Second, we have two interchangeable classes that might have inconsistent APIs. Unless the two classes are bound by an interface, it would be relatively easy for them to get out of step. In addition to the “likely” label, this risk also gets the “catastrophic” label because the system’s core purpose is to fetch and update receipts. If this goes wrong, the system cannot fulfill its core purpose. So we want to use a programming language with interface binding, or maybe an abstract class. If we can’t do either of those things, we could write a long, gnarly unit test that uses reflection to check these two classes’ APIs. Would it be pretty? Probably not, but it would protect us from a relatively likely and relatively problematic failure.
Third, we are migrating data between two databases. This is the kind of thing that rarely goes right on the first try, so we should expect an issue to occur. And once again, we apply the “catastrophic” label because poor data integrity affects Walletpal’s core functionality. But there’s a third, insidious risk amplifier here: the risk that an issue goes uncaught. Development teams tend to overlook this risk amplifier, but it can be the costliest one of all.
Here’s how a data issue might go uncaught
What if that server serves data that looks kind of valid but is, in fact, inaccurate?
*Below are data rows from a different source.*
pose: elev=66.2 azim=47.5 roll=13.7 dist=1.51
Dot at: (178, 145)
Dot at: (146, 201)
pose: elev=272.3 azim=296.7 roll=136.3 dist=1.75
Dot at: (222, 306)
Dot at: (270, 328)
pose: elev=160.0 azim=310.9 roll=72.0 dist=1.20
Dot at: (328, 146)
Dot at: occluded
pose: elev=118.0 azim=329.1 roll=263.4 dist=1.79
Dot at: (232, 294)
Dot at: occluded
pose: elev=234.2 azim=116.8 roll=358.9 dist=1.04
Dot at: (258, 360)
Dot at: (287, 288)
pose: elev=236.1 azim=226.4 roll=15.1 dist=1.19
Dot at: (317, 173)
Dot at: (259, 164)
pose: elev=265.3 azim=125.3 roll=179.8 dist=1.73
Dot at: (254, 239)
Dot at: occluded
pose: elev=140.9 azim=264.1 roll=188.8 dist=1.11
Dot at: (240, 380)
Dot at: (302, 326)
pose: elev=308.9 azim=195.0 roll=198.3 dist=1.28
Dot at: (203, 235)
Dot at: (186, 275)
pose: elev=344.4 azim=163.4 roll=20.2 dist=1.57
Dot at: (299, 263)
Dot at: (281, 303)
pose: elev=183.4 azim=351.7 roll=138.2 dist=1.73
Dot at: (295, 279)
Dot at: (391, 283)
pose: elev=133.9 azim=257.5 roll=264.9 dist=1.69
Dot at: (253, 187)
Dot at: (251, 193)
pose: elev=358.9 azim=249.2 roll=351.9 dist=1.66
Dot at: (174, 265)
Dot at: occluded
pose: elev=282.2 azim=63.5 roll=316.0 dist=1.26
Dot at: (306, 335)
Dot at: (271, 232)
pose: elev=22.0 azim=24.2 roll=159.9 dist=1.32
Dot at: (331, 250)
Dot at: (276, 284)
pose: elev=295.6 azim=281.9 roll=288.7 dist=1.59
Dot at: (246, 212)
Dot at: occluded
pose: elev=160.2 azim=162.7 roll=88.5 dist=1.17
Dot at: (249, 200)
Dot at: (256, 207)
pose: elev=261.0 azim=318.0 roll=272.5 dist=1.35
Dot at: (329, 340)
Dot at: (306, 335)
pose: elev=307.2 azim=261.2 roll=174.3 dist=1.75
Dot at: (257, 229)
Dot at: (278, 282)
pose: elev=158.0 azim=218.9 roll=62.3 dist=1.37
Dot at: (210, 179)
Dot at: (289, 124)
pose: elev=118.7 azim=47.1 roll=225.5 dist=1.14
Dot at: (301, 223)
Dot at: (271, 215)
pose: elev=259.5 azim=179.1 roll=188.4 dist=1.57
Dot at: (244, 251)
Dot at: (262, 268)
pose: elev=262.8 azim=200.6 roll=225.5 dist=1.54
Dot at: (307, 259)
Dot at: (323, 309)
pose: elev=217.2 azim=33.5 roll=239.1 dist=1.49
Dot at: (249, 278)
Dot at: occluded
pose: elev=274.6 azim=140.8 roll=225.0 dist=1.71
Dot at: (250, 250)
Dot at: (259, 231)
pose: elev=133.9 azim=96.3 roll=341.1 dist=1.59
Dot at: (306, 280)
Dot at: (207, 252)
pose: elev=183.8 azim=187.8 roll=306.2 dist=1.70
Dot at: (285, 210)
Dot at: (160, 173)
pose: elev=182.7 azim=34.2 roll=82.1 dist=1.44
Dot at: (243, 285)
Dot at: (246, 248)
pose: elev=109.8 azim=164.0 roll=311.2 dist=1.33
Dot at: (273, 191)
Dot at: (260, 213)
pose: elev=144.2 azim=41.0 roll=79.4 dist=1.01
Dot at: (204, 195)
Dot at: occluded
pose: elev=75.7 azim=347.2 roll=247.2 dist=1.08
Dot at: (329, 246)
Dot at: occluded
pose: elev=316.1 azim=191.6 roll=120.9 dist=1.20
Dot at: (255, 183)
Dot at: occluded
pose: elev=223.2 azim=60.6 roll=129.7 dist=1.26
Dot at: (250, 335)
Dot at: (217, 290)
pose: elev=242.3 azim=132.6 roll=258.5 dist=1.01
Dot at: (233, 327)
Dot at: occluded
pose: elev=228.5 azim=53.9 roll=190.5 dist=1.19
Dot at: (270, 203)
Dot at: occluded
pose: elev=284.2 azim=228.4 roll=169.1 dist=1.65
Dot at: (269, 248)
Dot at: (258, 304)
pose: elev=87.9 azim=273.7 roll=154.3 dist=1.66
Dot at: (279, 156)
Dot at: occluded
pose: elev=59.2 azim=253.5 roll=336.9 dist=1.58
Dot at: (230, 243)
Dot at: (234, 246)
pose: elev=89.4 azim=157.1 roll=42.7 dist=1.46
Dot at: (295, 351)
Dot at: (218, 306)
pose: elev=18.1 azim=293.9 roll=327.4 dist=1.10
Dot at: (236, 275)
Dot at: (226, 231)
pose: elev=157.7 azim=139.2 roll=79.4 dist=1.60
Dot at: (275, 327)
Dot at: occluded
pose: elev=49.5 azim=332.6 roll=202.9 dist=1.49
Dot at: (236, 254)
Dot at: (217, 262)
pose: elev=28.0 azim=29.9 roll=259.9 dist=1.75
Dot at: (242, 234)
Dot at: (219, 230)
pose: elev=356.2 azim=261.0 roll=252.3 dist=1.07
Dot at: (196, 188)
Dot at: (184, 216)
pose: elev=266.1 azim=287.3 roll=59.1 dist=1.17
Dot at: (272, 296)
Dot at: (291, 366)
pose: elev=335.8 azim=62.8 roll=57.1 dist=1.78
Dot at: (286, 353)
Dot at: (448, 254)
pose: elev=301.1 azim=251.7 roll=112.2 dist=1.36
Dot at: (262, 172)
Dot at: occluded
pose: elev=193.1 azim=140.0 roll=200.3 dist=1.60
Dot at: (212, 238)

Check out this JSON representing a receipt. Everything on there is a perfectly valid ingredient, including the strawberry-flavored Polish pastry listed on the fourth line. But there’s a special character in the name of that pastry.
Suppose that we send this receipt over to the server with the new database, but the parser cannot recognize that special character. Suppose, also, that the parser handles this by cutting off the string and only committing the part that parsed successfully.
In that case, when our purchaser looks at their receipt served from the new database, they might see something like this:
The new server’s version of this receipt only shows the portion of the items that appeared on the receipt before the weird character. It still looks like a receipt, but it’s missing items. That could go uncaught unless QA is looking very closely. This kind of data snafu is an excellent candidate for generative tests that help us identify edge cases and fallbacks.
Think worst-case scenario
Automated testing can help us make sure that we ship stable software without feature regressions. But what if we’re shipping under circumstances that do not loan themselves to 100% test coverage? And what if we’re dealing with potential failures that automated tests do not adequately address?
A risk mitigation approach requires more nuance than, “Write a test for each line of code and you should be fine.” Instead, examine the system as a whole and develop a holistic understanding of its risks.
First, we identify things that could go wrong in our system, both within components and at the seams. Next, we label them with three risk amplifiers: Would they prevent the application from doing its core function, are they likely to happen, or could they go uncaught after deployment?
Finally, make a plan to mitigate the largest risks and communicate those risks to the rest of the team (perhaps over pączkis). Mitigation tactics might include language choices, test harnesses, quality assurance, or other tactics that suit the situation.
This risk-focused perspective, over time, makes it easier for you and your teammates to spot and preemptively address the problems that could become headaches later.